*** Opening of Working data ***
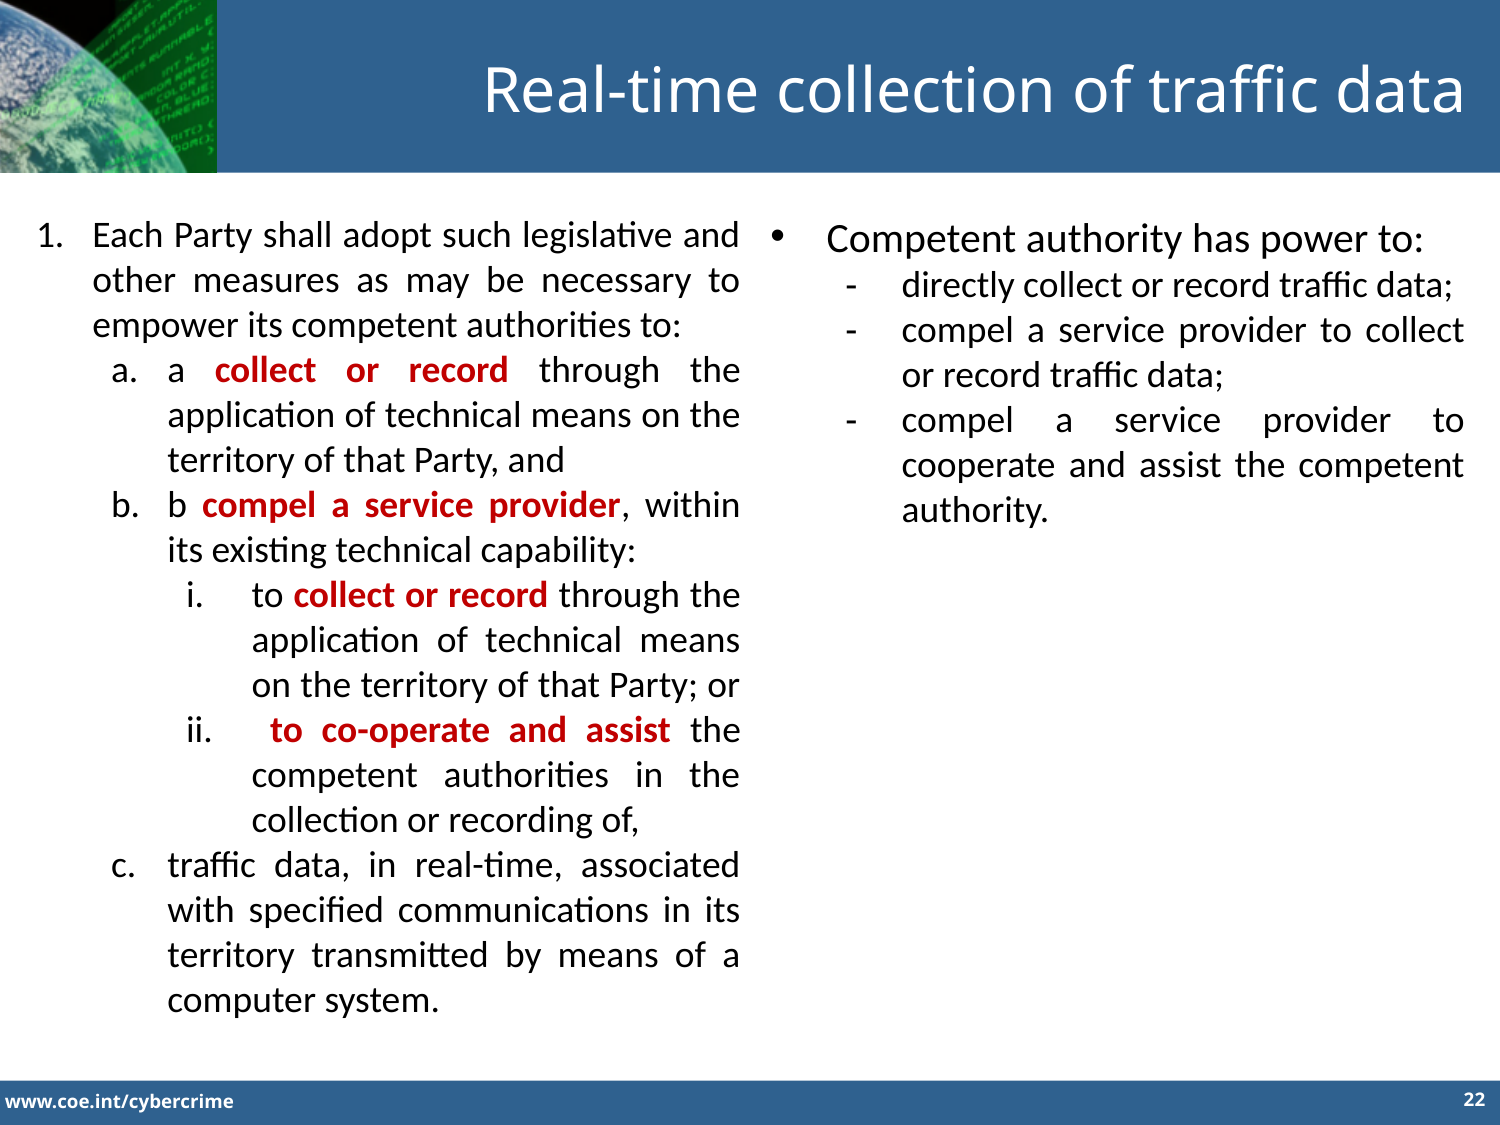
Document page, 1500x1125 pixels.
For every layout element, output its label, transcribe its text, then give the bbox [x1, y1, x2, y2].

text_box Each Party shall adopt such legislative and other measures as may be necessary to empower its competent authorities to: a collect or record through the application of technical means on the territory of that Party, and b compel a service provider, within its existing technical capability: to collect or record through the application of technical means on the territory of that Party; or to co-operate and assist the competent authorities in the collection or recording of, traffic data, in real-time, associated with specified communications in its territory transmitted by means of a computer system. [21, 202, 756, 1028]
picture [0, 0, 217, 173]
text_box Competent authority has power to: directly collect or record traffic data; compel a service provider to collect or record traffic data; compel a service provider to cooperate and assist the competent authority. [755, 203, 1480, 538]
text_box Real-time collection of traffic data [230, 42, 1483, 133]
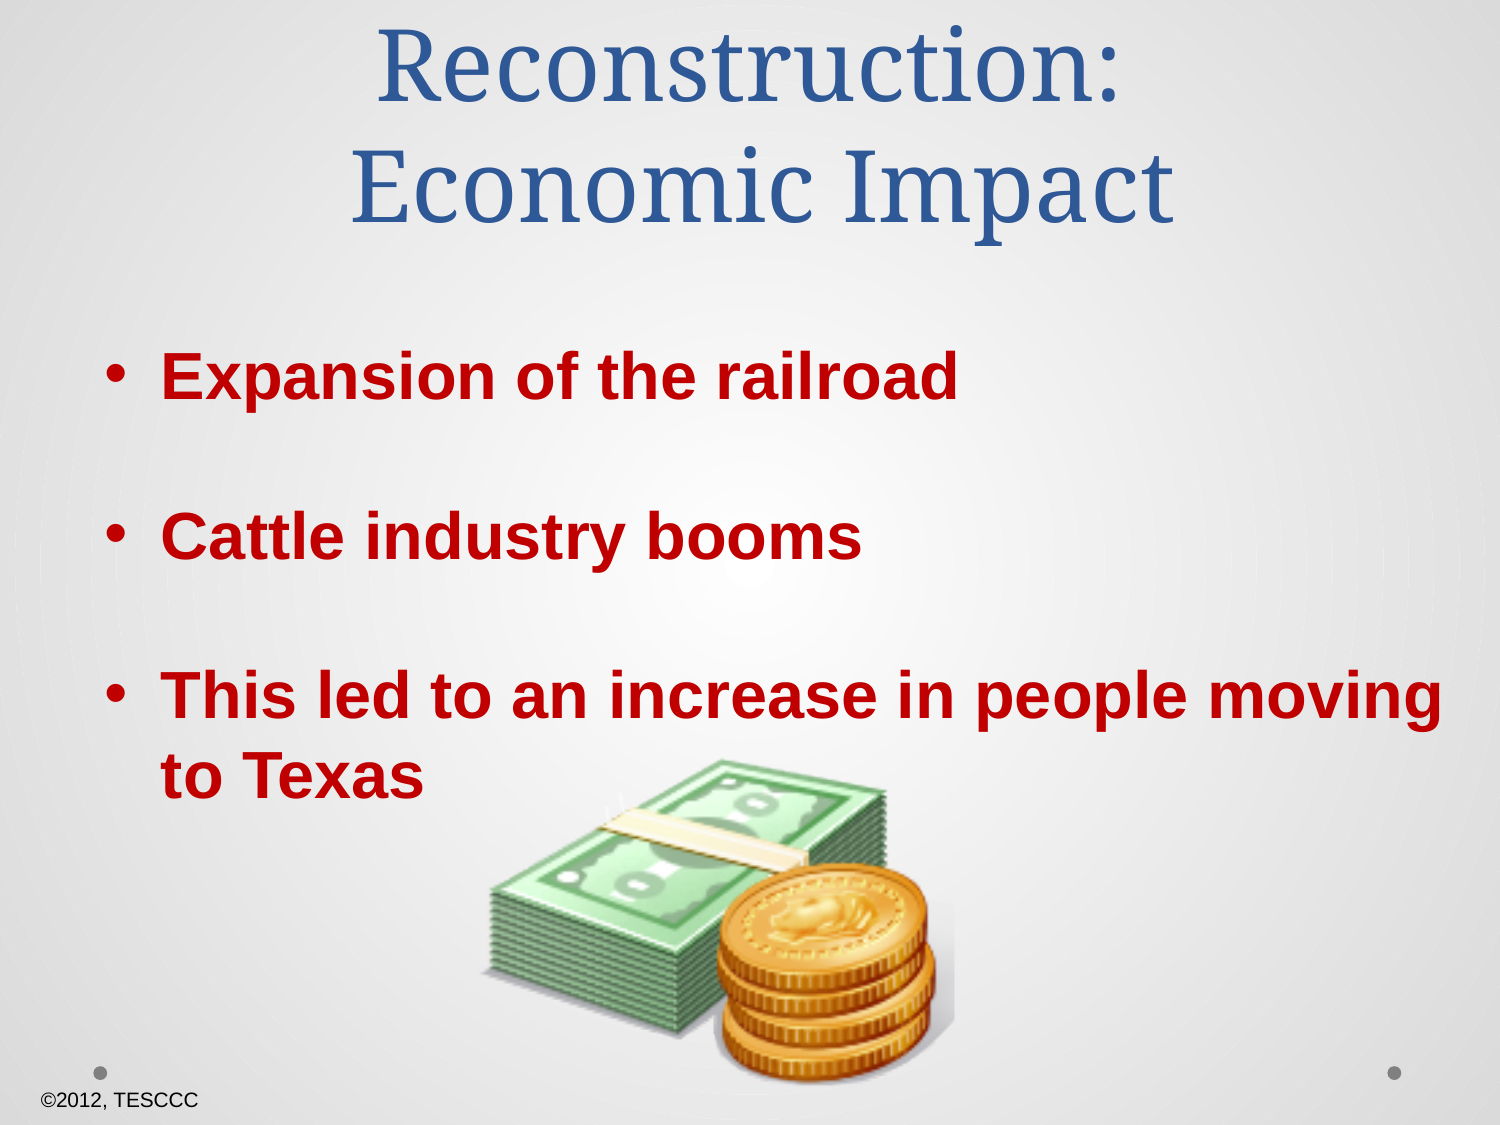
*** Close of Working data ***
Keeping the pictures out, print the entries above exactly as written.

(Task answer)
Document page, 1500x1125 pixels.
For every layout element, output its label, transcribe its text, then give the bbox [x1, y1, x2, y2].

text_box Each Party shall adopt such legislative and other measures as may be necessary to empower its competent authorities to: a collect or record through the application of technical means on the territory of that Party, and b compel a service provider, within its existing technical capability: to collect or record through the application of technical means on the territory of that Party; or to co-operate and assist the competent authorities in the collection or recording of, traffic data, in real-time, associated with specified communications in its territory transmitted by means of a computer system. [21, 202, 756, 1028]
picture [0, 0, 217, 173]
text_box Competent authority has power to: directly collect or record traffic data; compel a service provider to collect or record traffic data; compel a service provider to cooperate and assist the competent authority. [755, 203, 1480, 538]
text_box Real-time collection of traffic data [230, 42, 1483, 133]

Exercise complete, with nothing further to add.